***** DATA EXCERPTS *****

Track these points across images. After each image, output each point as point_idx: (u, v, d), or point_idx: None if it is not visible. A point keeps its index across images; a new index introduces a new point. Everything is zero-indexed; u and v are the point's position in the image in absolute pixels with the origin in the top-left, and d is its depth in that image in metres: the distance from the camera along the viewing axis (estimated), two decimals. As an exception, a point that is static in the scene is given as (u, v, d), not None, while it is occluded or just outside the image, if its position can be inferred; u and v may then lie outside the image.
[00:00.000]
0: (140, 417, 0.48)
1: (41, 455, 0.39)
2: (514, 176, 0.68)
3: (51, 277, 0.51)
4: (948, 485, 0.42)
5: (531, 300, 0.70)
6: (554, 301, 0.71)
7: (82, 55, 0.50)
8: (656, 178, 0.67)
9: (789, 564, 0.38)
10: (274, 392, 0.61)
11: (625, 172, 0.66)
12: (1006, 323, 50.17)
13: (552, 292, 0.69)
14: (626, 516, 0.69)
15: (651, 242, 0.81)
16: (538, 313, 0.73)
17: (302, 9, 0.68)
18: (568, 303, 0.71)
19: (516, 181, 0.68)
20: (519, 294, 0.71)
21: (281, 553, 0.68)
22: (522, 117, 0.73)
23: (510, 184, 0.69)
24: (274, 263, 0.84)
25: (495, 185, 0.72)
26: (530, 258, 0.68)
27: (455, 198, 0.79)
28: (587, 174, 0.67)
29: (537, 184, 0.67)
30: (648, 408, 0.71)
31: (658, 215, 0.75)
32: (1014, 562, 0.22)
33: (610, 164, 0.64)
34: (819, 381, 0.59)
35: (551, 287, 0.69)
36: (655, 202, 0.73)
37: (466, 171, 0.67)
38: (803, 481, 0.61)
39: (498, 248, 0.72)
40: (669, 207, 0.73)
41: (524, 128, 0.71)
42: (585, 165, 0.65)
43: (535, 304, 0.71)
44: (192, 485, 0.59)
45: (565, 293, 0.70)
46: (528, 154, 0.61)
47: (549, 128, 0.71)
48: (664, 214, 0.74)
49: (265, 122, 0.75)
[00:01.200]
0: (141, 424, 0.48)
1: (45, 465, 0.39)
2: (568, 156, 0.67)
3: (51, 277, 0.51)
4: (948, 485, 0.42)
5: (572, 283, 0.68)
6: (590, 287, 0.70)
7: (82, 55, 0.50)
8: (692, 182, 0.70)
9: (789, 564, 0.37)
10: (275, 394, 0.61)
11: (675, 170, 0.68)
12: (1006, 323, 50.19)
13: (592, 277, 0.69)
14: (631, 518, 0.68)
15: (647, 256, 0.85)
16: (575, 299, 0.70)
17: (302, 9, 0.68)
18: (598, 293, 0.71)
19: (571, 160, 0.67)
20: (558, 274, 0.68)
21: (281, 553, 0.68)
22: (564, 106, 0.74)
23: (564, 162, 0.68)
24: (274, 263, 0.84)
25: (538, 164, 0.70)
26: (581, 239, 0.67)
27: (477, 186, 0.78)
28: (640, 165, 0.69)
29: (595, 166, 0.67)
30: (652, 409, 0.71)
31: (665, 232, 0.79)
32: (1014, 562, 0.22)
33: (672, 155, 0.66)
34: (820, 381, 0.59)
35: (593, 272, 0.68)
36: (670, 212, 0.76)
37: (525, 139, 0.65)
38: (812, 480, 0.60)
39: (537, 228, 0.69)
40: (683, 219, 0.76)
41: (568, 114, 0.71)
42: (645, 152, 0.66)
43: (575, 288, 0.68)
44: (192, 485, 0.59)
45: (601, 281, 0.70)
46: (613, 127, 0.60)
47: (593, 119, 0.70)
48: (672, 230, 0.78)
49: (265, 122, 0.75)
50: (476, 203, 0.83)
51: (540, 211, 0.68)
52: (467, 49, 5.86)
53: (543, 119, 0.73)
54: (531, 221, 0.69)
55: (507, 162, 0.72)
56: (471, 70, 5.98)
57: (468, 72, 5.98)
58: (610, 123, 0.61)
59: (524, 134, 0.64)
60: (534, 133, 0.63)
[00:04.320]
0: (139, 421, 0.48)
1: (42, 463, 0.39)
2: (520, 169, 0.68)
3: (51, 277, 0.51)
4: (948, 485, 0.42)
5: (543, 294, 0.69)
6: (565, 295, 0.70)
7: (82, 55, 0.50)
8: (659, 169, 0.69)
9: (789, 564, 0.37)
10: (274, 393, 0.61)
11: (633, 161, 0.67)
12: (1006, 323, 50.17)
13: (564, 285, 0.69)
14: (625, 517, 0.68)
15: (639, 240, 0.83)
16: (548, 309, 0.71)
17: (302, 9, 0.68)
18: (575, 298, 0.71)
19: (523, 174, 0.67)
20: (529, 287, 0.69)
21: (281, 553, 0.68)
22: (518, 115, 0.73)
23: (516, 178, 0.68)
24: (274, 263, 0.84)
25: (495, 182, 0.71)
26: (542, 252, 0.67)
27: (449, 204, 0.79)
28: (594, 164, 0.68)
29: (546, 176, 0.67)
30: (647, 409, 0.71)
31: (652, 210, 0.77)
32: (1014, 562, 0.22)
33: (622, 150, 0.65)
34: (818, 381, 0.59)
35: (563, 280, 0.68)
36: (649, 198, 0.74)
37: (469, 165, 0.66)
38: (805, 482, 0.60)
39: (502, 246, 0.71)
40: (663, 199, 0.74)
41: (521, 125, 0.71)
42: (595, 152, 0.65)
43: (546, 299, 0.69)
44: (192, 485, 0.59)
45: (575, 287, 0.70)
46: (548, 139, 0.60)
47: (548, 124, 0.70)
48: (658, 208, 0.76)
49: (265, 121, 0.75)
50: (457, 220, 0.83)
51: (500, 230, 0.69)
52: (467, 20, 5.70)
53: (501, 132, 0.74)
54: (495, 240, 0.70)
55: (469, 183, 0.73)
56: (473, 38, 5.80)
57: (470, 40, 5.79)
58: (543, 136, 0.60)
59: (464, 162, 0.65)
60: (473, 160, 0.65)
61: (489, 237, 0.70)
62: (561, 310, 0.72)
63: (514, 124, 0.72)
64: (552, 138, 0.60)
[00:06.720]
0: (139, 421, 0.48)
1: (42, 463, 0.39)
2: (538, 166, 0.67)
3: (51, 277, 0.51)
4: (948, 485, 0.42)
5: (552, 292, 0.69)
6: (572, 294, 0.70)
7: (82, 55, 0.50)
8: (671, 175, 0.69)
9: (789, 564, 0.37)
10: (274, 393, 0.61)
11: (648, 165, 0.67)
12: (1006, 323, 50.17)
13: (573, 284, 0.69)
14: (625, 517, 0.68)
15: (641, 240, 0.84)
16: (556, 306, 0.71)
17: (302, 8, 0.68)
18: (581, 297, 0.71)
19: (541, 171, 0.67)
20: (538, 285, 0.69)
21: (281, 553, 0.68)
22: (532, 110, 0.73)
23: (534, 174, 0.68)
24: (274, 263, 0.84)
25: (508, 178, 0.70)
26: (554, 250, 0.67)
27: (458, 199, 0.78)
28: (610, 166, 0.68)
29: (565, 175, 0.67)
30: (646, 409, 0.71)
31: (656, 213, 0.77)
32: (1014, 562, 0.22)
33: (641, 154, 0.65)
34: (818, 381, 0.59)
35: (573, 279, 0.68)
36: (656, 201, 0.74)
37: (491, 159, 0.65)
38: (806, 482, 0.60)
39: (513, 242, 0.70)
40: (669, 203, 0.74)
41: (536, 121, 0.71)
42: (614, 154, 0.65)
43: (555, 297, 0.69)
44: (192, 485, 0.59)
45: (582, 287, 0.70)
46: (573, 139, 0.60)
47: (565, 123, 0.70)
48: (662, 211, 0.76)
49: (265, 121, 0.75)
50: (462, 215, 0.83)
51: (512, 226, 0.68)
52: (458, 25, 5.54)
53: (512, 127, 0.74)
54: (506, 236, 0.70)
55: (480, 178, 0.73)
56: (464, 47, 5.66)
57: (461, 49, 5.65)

*****

● **ASSIGNMENT**:
Of all the entries above, repeat only the lines from the line that has "10: (274, 392, 0.61)" to the line that has "39: (498, 248, 0.72)", both lines included, exactly.

● **SOLUTION BELOW**:
10: (274, 392, 0.61)
11: (625, 172, 0.66)
12: (1006, 323, 50.17)
13: (552, 292, 0.69)
14: (626, 516, 0.69)
15: (651, 242, 0.81)
16: (538, 313, 0.73)
17: (302, 9, 0.68)
18: (568, 303, 0.71)
19: (516, 181, 0.68)
20: (519, 294, 0.71)
21: (281, 553, 0.68)
22: (522, 117, 0.73)
23: (510, 184, 0.69)
24: (274, 263, 0.84)
25: (495, 185, 0.72)
26: (530, 258, 0.68)
27: (455, 198, 0.79)
28: (587, 174, 0.67)
29: (537, 184, 0.67)
30: (648, 408, 0.71)
31: (658, 215, 0.75)
32: (1014, 562, 0.22)
33: (610, 164, 0.64)
34: (819, 381, 0.59)
35: (551, 287, 0.69)
36: (655, 202, 0.73)
37: (466, 171, 0.67)
38: (803, 481, 0.61)
39: (498, 248, 0.72)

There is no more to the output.